Source texts of formatted documents:

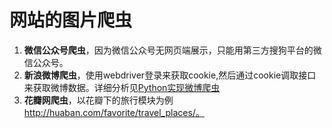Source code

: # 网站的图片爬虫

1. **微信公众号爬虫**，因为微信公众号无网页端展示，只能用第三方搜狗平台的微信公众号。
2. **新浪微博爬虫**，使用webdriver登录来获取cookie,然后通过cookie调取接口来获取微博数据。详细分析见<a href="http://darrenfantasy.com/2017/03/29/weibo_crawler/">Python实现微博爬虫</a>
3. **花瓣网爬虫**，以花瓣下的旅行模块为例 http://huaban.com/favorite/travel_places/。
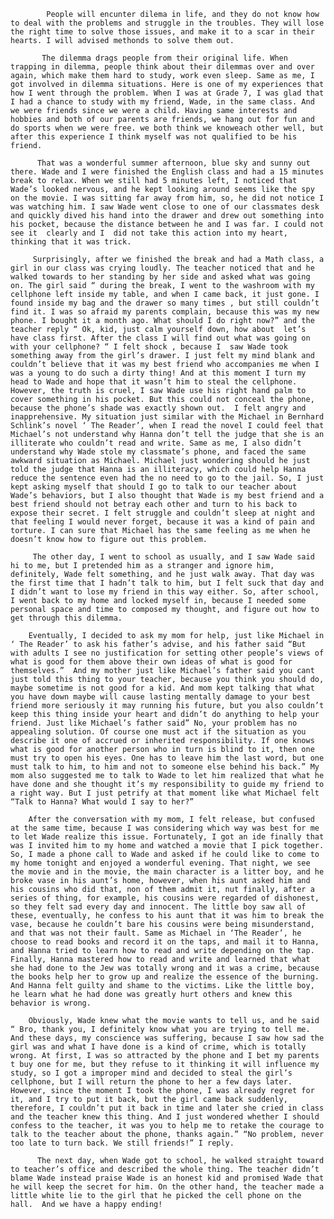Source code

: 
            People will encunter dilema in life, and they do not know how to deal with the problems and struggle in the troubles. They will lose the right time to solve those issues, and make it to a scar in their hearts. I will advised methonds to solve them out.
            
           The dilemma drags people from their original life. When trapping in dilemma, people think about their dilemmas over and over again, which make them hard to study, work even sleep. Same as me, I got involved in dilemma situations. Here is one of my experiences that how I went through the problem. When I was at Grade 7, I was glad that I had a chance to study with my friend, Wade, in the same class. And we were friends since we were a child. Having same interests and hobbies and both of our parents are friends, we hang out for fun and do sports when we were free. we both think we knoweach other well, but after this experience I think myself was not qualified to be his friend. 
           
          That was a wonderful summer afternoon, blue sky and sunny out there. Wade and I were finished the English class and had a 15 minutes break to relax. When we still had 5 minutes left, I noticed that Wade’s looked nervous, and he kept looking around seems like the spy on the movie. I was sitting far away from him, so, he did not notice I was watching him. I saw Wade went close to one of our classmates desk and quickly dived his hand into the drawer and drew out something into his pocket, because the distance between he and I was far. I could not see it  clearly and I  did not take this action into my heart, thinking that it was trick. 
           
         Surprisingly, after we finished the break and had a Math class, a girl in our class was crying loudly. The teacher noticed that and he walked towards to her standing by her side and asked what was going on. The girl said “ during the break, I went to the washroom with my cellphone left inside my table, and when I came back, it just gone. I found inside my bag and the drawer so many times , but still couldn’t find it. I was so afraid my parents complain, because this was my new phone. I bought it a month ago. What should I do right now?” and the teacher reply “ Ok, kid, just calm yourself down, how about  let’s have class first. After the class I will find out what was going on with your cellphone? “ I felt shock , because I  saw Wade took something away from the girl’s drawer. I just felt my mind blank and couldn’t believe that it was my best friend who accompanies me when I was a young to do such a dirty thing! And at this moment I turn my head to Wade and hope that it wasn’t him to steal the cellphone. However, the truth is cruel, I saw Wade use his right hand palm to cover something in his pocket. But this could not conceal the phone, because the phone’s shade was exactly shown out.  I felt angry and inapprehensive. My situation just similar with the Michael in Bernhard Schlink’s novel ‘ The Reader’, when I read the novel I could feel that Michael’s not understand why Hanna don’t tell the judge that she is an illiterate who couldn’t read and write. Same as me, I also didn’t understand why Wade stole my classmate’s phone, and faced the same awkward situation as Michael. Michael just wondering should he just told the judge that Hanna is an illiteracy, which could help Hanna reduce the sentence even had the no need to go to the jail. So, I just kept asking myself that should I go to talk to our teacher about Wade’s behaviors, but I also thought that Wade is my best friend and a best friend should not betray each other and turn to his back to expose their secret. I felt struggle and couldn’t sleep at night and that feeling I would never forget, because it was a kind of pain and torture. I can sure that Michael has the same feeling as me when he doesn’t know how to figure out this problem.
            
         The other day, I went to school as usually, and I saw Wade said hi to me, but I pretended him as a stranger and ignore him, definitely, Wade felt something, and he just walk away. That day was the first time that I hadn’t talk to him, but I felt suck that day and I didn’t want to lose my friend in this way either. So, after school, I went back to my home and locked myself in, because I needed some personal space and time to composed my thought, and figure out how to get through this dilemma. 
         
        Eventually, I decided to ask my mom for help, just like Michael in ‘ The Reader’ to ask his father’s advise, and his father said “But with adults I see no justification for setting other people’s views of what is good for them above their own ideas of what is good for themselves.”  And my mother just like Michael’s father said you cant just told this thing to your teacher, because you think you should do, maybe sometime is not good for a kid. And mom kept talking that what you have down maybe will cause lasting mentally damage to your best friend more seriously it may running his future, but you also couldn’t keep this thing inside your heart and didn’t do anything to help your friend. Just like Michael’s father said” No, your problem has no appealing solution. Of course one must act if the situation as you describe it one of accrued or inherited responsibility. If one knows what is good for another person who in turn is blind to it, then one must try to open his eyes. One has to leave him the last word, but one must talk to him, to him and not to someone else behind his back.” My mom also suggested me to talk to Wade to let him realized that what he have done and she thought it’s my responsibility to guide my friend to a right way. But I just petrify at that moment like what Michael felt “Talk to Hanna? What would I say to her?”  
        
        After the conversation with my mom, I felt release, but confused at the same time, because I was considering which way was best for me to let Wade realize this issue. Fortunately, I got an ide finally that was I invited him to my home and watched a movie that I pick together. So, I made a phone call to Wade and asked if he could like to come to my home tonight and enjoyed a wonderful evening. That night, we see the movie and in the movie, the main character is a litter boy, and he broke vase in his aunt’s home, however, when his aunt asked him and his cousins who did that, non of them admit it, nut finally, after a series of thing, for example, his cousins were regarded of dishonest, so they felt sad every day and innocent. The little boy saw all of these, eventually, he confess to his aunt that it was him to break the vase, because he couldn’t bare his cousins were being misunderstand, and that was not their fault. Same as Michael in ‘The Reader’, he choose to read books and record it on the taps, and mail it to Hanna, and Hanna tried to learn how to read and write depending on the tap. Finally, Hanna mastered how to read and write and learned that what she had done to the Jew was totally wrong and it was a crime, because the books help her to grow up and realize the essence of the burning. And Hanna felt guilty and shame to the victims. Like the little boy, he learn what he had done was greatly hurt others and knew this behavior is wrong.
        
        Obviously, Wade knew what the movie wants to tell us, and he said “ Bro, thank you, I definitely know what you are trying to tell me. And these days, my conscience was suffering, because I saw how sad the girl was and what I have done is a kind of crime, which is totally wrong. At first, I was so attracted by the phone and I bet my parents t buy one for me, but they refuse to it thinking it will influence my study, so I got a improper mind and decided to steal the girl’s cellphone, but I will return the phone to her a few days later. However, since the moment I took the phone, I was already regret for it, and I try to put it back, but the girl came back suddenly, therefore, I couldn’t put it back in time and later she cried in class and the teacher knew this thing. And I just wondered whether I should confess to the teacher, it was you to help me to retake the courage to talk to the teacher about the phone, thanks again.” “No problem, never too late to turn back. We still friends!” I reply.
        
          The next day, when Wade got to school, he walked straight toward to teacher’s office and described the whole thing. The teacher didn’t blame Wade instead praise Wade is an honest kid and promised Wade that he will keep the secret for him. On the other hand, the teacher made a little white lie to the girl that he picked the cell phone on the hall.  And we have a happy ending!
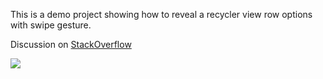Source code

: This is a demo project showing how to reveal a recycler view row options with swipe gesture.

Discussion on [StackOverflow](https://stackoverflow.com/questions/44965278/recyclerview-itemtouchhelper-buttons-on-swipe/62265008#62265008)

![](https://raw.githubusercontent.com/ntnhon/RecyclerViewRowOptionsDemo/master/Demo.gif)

### Task directions
Your answer must consist of the entries, unchanged, with no pictures in it.

### Finished exercise
Source code

: # 网站的图片爬虫

1. **微信公众号爬虫**，因为微信公众号无网页端展示，只能用第三方搜狗平台的微信公众号。
2. **新浪微博爬虫**，使用webdriver登录来获取cookie,然后通过cookie调取接口来获取微博数据。详细分析见<a href="http://darrenfantasy.com/2017/03/29/weibo_crawler/">Python实现微博爬虫</a>
3. **花瓣网爬虫**，以花瓣下的旅行模块为例 http://huaban.com/favorite/travel_places/。
Source code

: 
            People will encunter dilema in life, and they do not know how to deal with the problems and struggle in the troubles. They will lose the right time to solve those issues, and make it to a scar in their hearts. I will advised methonds to solve them out.
            
           The dilemma drags people from their original life. When trapping in dilemma, people think about their dilemmas over and over again, which make them hard to study, work even sleep. Same as me, I got involved in dilemma situations. Here is one of my experiences that how I went through the problem. When I was at Grade 7, I was glad that I had a chance to study with my friend, Wade, in the same class. And we were friends since we were a child. Having same interests and hobbies and both of our parents are friends, we hang out for fun and do sports when we were free. we both think we knoweach other well, but after this experience I think myself was not qualified to be his friend. 
           
          That was a wonderful summer afternoon, blue sky and sunny out there. Wade and I were finished the English class and had a 15 minutes break to relax. When we still had 5 minutes left, I noticed that Wade’s looked nervous, and he kept looking around seems like the spy on the movie. I was sitting far away from him, so, he did not notice I was watching him. I saw Wade went close to one of our classmates desk and quickly dived his hand into the drawer and drew out something into his pocket, because the distance between he and I was far. I could not see it  clearly and I  did not take this action into my heart, thinking that it was trick. 
           
         Surprisingly, after we finished the break and had a Math class, a girl in our class was crying loudly. The teacher noticed that and he walked towards to her standing by her side and asked what was going on. The girl said “ during the break, I went to the washroom with my cellphone left inside my table, and when I came back, it just gone. I found inside my bag and the drawer so many times , but still couldn’t find it. I was so afraid my parents complain, because this was my new phone. I bought it a month ago. What should I do right now?” and the teacher reply “ Ok, kid, just calm yourself down, how about  let’s have class first. After the class I will find out what was going on with your cellphone? “ I felt shock , because I  saw Wade took something away from the girl’s drawer. I just felt my mind blank and couldn’t believe that it was my best friend who accompanies me when I was a young to do such a dirty thing! And at this moment I turn my head to Wade and hope that it wasn’t him to steal the cellphone. However, the truth is cruel, I saw Wade use his right hand palm to cover something in his pocket. But this could not conceal the phone, because the phone’s shade was exactly shown out.  I felt angry and inapprehensive. My situation just similar with the Michael in Bernhard Schlink’s novel ‘ The Reader’, when I read the novel I could feel that Michael’s not understand why Hanna don’t tell the judge that she is an illiterate who couldn’t read and write. Same as me, I also didn’t understand why Wade stole my classmate’s phone, and faced the same awkward situation as Michael. Michael just wondering should he just told the judge that Hanna is an illiteracy, which could help Hanna reduce the sentence even had the no need to go to the jail. So, I just kept asking myself that should I go to talk to our teacher about Wade’s behaviors, but I also thought that Wade is my best friend and a best friend should not betray each other and turn to his back to expose their secret. I felt struggle and couldn’t sleep at night and that feeling I would never forget, because it was a kind of pain and torture. I can sure that Michael has the same feeling as me when he doesn’t know how to figure out this problem.
            
         The other day, I went to school as usually, and I saw Wade said hi to me, but I pretended him as a stranger and ignore him, definitely, Wade felt something, and he just walk away. That day was the first time that I hadn’t talk to him, but I felt suck that day and I didn’t want to lose my friend in this way either. So, after school, I went back to my home and locked myself in, because I needed some personal space and time to composed my thought, and figure out how to get through this dilemma. 
         
        Eventually, I decided to ask my mom for help, just like Michael in ‘ The Reader’ to ask his father’s advise, and his father said “But with adults I see no justification for setting other people’s views of what is good for them above their own ideas of what is good for themselves.”  And my mother just like Michael’s father said you cant just told this thing to your teacher, because you think you should do, maybe sometime is not good for a kid. And mom kept talking that what you have down maybe will cause lasting mentally damage to your best friend more seriously it may running his future, but you also couldn’t keep this thing inside your heart and didn’t do anything to help your friend. Just like Michael’s father said” No, your problem has no appealing solution. Of course one must act if the situation as you describe it one of accrued or inherited responsibility. If one knows what is good for another person who in turn is blind to it, then one must try to open his eyes. One has to leave him the last word, but one must talk to him, to him and not to someone else behind his back.” My mom also suggested me to talk to Wade to let him realized that what he have done and she thought it’s my responsibility to guide my friend to a right way. But I just petrify at that moment like what Michael felt “Talk to Hanna? What would I say to her?”  
        
        After the conversation with my mom, I felt release, but confused at the same time, because I was considering which way was best for me to let Wade realize this issue. Fortunately, I got an ide finally that was I invited him to my home and watched a movie that I pick together. So, I made a phone call to Wade and asked if he could like to come to my home tonight and enjoyed a wonderful evening. That night, we see the movie and in the movie, the main character is a litter boy, and he broke vase in his aunt’s home, however, when his aunt asked him and his cousins who did that, non of them admit it, nut finally, after a series of thing, for example, his cousins were regarded of dishonest, so they felt sad every day and innocent. The little boy saw all of these, eventually, he confess to his aunt that it was him to break the vase, because he couldn’t bare his cousins were being misunderstand, and that was not their fault. Same as Michael in ‘The Reader’, he choose to read books and record it on the taps, and mail it to Hanna, and Hanna tried to learn how to read and write depending on the tap. Finally, Hanna mastered how to read and write and learned that what she had done to the Jew was totally wrong and it was a crime, because the books help her to grow up and realize the essence of the burning. And Hanna felt guilty and shame to the victims. Like the little boy, he learn what he had done was greatly hurt others and knew this behavior is wrong.
        
        Obviously, Wade knew what the movie wants to tell us, and he said “ Bro, thank you, I definitely know what you are trying to tell me. And these days, my conscience was suffering, because I saw how sad the girl was and what I have done is a kind of crime, which is totally wrong. At first, I was so attracted by the phone and I bet my parents t buy one for me, but they refuse to it thinking it will influence my study, so I got a improper mind and decided to steal the girl’s cellphone, but I will return the phone to her a few days later. However, since the moment I took the phone, I was already regret for it, and I try to put it back, but the girl came back suddenly, therefore, I couldn’t put it back in time and later she cried in class and the teacher knew this thing. And I just wondered whether I should confess to the teacher, it was you to help me to retake the courage to talk to the teacher about the phone, thanks again.” “No problem, never too late to turn back. We still friends!” I reply.
        
          The next day, when Wade got to school, he walked straight toward to teacher’s office and described the whole thing. The teacher didn’t blame Wade instead praise Wade is an honest kid and promised Wade that he will keep the secret for him. On the other hand, the teacher made a little white lie to the girl that he picked the cell phone on the hall.  And we have a happy ending!
Source code

: This is a demo project showing how to reveal a recycler view row options with swipe gesture.

Discussion on [StackOverflow](https://stackoverflow.com/questions/44965278/recyclerview-itemtouchhelper-buttons-on-swipe/62265008#62265008)

![](https://raw.githubusercontent.com/ntnhon/RecyclerViewRowOptionsDemo/master/Demo.gif)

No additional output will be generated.